Sleep promotes memory consolidation, a process by which fresh and labile memories are reorganized into stable memories. Emotional memories are usually better remembered than neutral ones, even at long retention delays. In this study, we assessed the influence of sleep during the night after encoding onto the neural correlates of recollection of emotional memories 6 months later. After incidental encoding of emotional and neutral pictures, one-half of the subjects were allowed to sleep, whereas the others were totally sleep deprived, on the first postencoding night. During subsequent retest, functional magnetic resonance imaging sessions taking place 3 d and 6 months later, subjects made recognition memory judgments about the previously studied and new pictures. Between these retest sessions, all participants slept as usual at home. At 6 month retest, recollection was associated with significantly larger responses in subjects allowed to sleep than in sleep-deprived subjects, in the ventral medial prefrontal cortex (vMPFC) and the precuneus, two areas involved in memory retrieval, as well as in the extended amygdala and the occipital cortex, two regions the response of which was modulated by emotion at encoding.
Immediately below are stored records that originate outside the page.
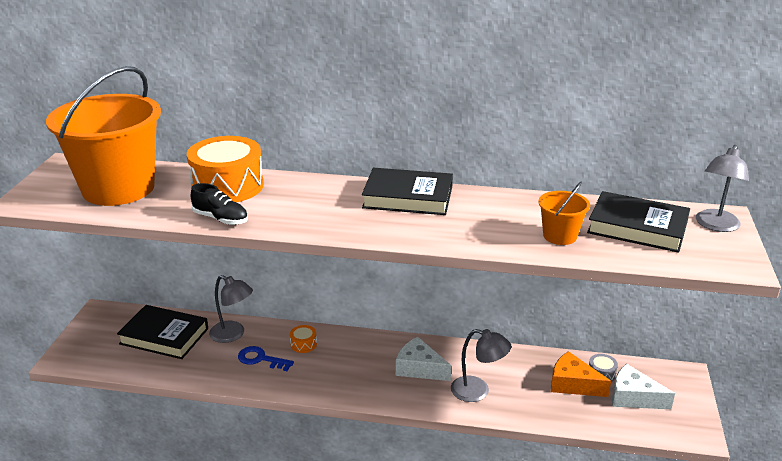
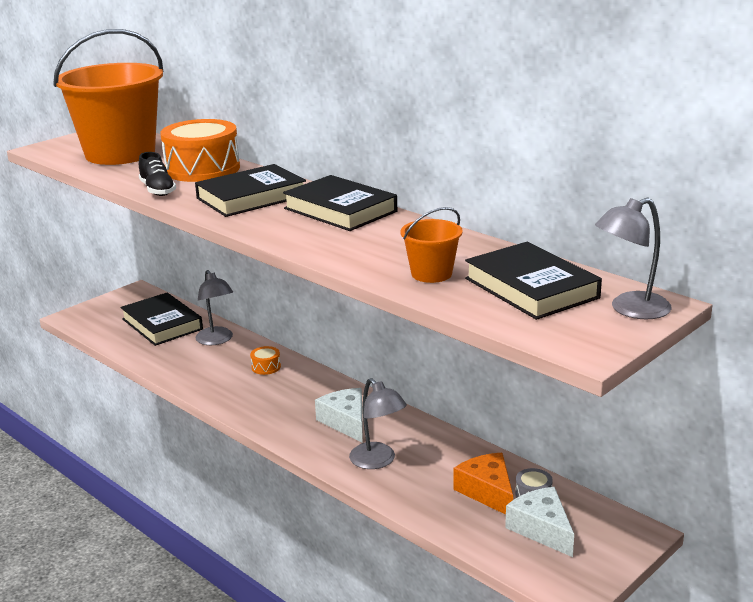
camera: 35 degrees right, 5 degrees down
(260, 359) = (216, 366): blue key -> none
(317, 204) = (251, 197): none -> black book

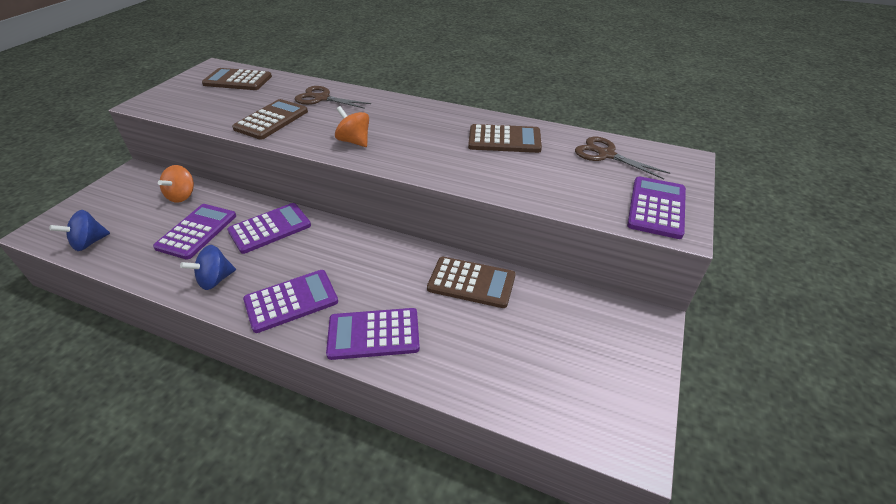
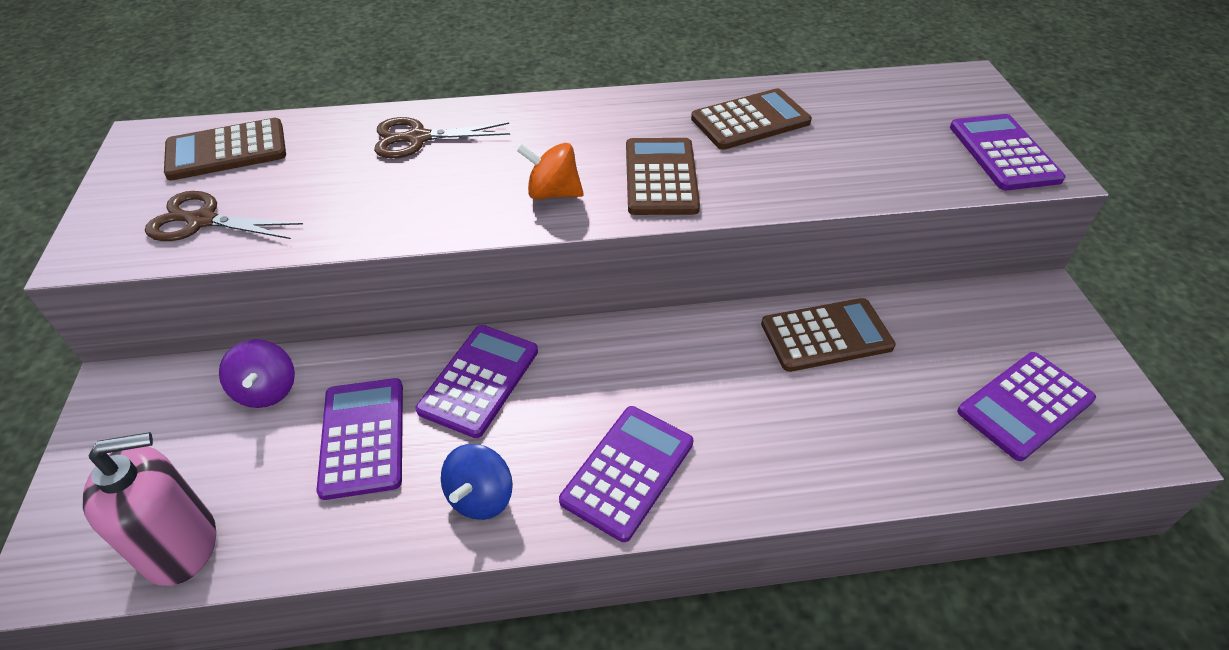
camera: 30 degrees left, 5 degrees up
(89, 243) = (181, 545): blue spinning top -> pink soap dispenser
(182, 196) = (267, 390): orange spinning top -> purple spinning top
(271, 120) = (378, 202): brown calculator -> brown calculator (660, 177)
(373, 334) = (780, 461): purple calculator -> purple calculator (1025, 406)
(605, 154) = (885, 101): brown scissors -> brown scissors (202, 221)

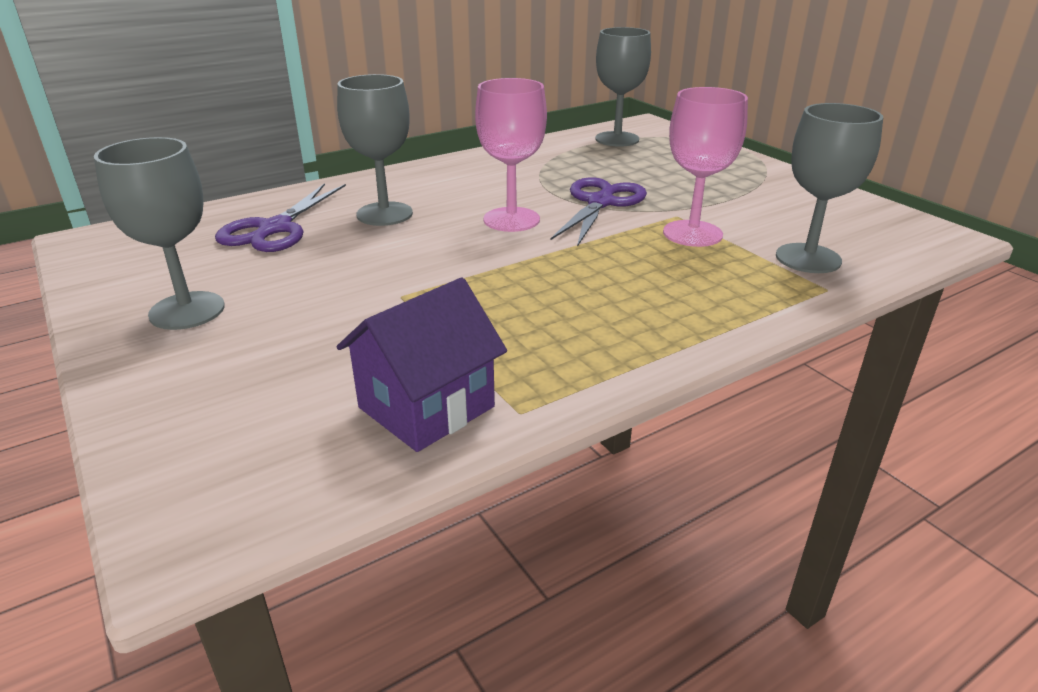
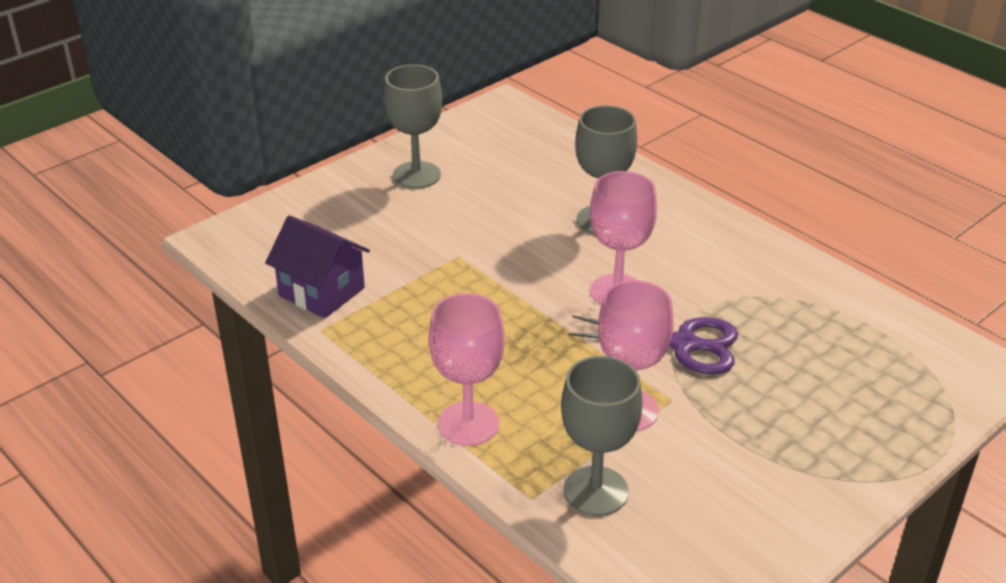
camera: 80 degrees right, 5 degrees up
(275, 228) = (552, 174): purple scissors -> none
(617, 139) = (903, 347): grey goblet -> none
(720, 313) = (468, 424): none -> pink goblet

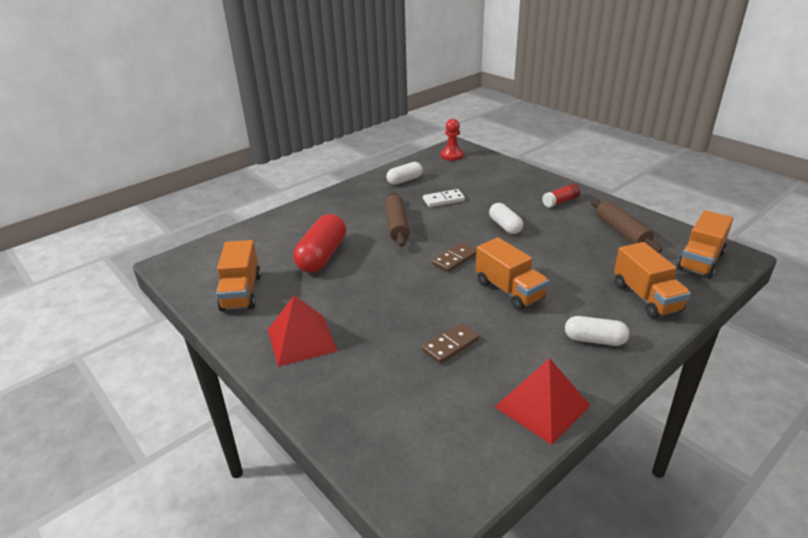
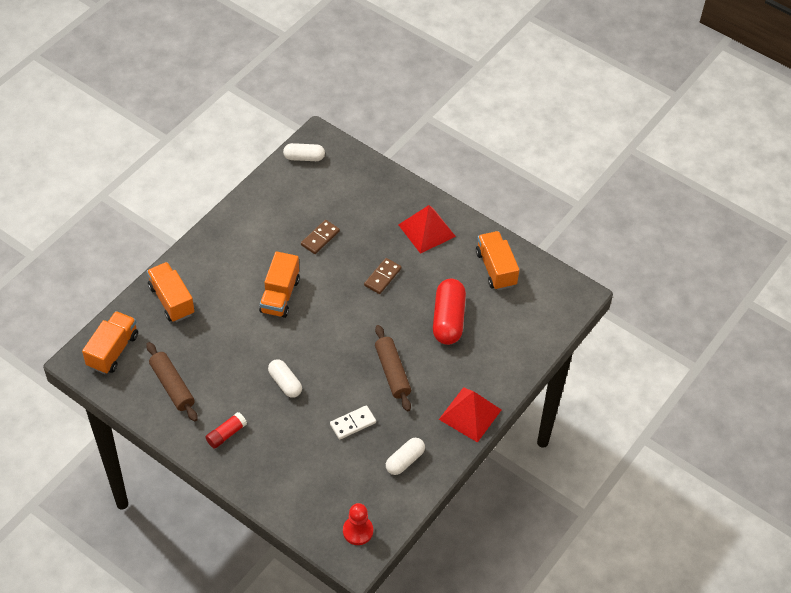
camera: 165 degrees right, 20 degrees up
(454, 259) = (329, 328): brown domino -> brown domino (382, 277)
(509, 290) = (280, 295): orange truck -> orange truck turned 120 degrees counterclockwise
(542, 406) = (258, 201): red pyramid -> red pyramid (470, 414)
(594, 340) = (219, 254): white capsule -> white capsule (304, 157)

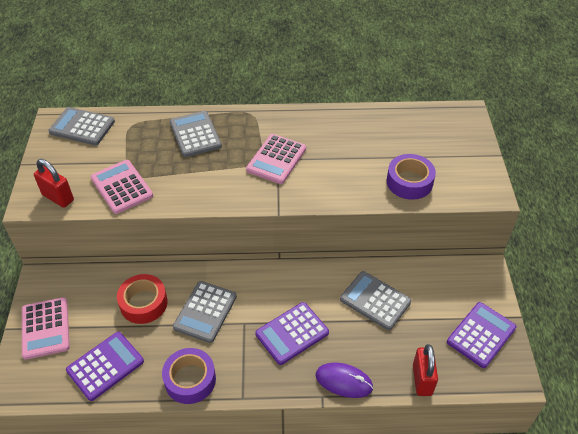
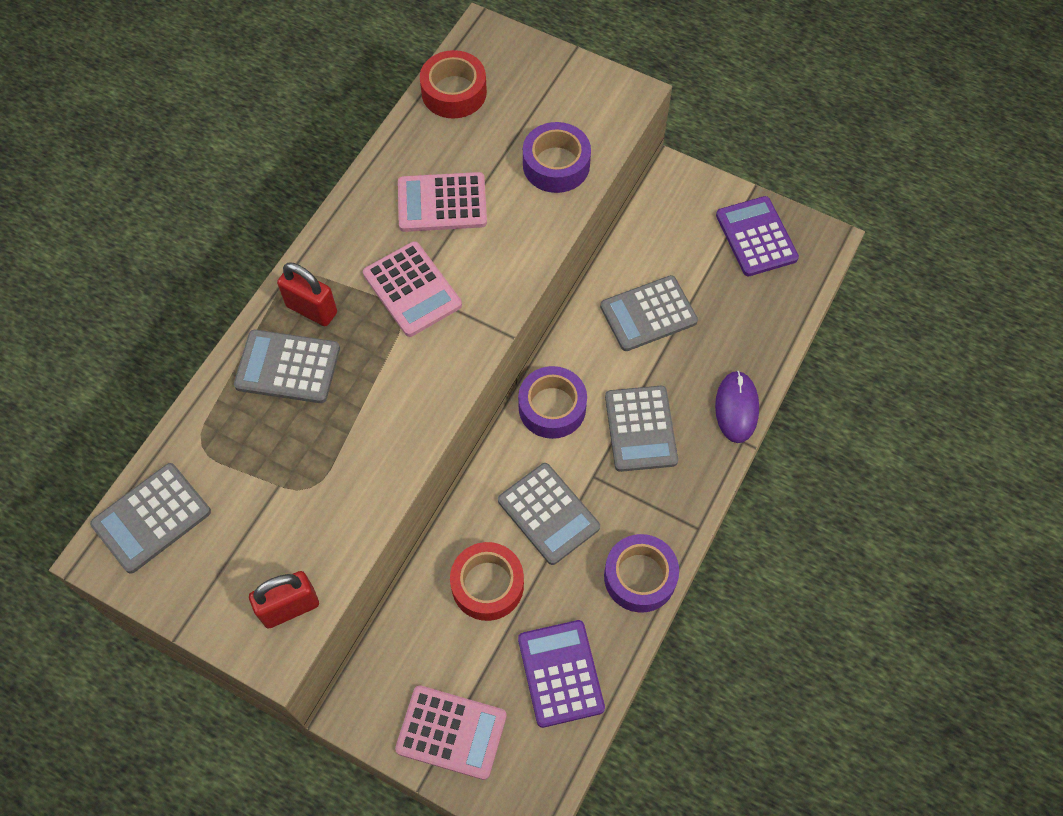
camera: 60 degrees left, 15 degrees up
(121, 187) = (329, 510): pink calculator -> pink calculator (442, 203)
(276, 281) = (552, 407): none -> purple tape
(292, 333) = (641, 429): purple calculator -> grey calculator
(344, 381) = (736, 408): purple mouse -> purple mouse turned 45 degrees counterclockwise
(416, 119) = (454, 92): none -> red tape
(422, 380) = (778, 328): red padlock -> red padlock (311, 309)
Moreover, the functional connectivity was enhanced between the vMPFC and the precuneus, as well as between the extended amygdala, the vMPFC, and the occipital cortex in the sleep group relative to the sleep-deprived group. These results suggest that sleep during the first postencoding night profoundly influences the long-term systems-level consolidation of emotional memory and modifies the functional segregation and integration associated with recollection in the long term.